» **Your assignment**: Each line in the entries below that holds the string "также" must be copied.

═════ Available data ═════

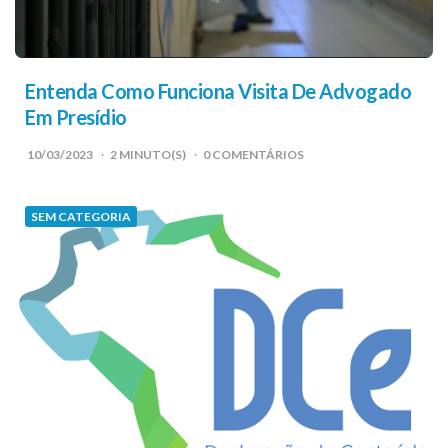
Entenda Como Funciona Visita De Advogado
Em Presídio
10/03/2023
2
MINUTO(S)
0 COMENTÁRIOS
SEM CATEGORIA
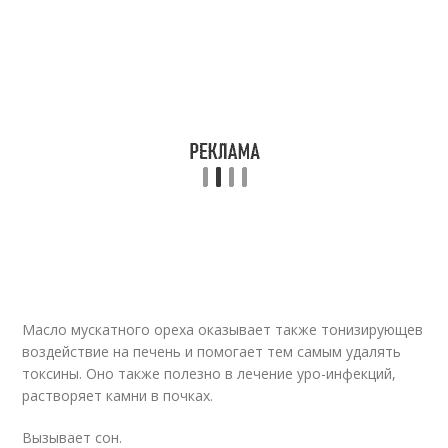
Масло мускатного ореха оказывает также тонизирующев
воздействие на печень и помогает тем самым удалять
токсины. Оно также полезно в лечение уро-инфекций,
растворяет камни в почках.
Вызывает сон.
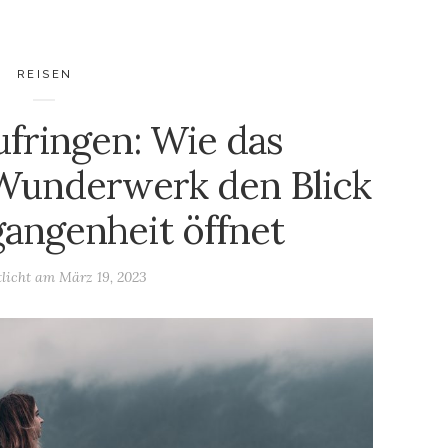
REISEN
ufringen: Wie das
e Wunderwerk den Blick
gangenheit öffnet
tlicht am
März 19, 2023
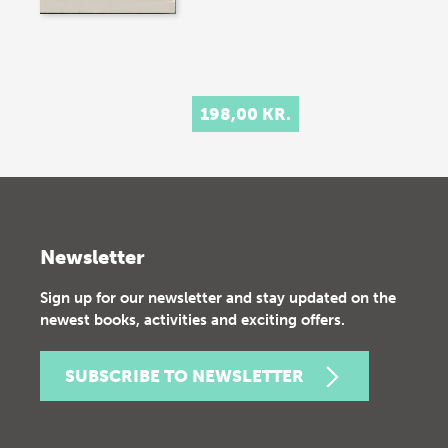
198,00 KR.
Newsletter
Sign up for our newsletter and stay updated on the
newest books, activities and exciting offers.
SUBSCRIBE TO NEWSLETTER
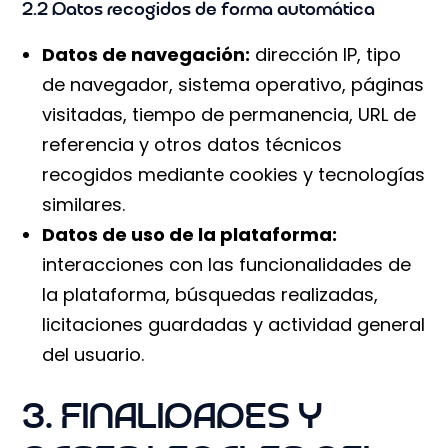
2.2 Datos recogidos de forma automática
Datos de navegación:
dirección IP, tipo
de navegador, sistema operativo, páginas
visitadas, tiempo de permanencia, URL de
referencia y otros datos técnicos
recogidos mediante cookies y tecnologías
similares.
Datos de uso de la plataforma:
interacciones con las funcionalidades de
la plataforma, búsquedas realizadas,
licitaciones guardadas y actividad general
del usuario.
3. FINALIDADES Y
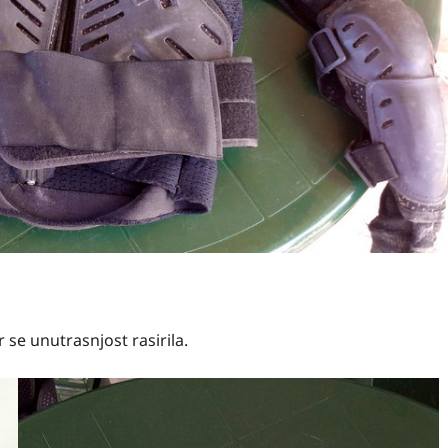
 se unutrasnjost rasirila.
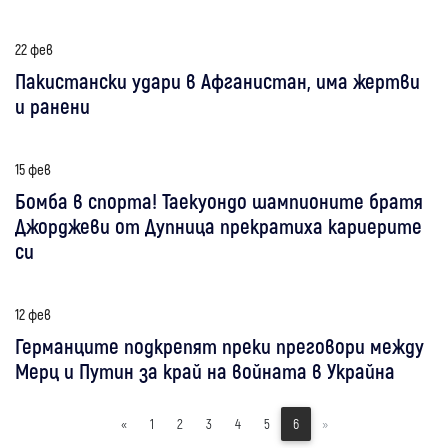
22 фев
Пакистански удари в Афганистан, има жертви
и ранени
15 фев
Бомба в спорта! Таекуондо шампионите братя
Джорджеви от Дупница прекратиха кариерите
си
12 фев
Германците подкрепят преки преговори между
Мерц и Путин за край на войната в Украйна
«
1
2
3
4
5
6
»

═════
═════ Available data ═════

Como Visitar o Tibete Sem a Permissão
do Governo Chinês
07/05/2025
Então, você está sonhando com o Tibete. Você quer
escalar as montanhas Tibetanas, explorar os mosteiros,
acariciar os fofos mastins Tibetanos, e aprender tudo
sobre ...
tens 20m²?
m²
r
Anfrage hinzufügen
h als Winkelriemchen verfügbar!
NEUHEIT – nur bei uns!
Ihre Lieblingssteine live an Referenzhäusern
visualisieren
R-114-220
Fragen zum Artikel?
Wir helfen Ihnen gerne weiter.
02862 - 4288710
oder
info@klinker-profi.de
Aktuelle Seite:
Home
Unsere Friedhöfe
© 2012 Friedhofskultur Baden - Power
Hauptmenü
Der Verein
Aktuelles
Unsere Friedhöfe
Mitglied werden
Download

═════

» **Solution to this problem**:
Масло мускатного ореха оказывает также тонизирующев
токсины. Оно также полезно в лечение уро-инфекций,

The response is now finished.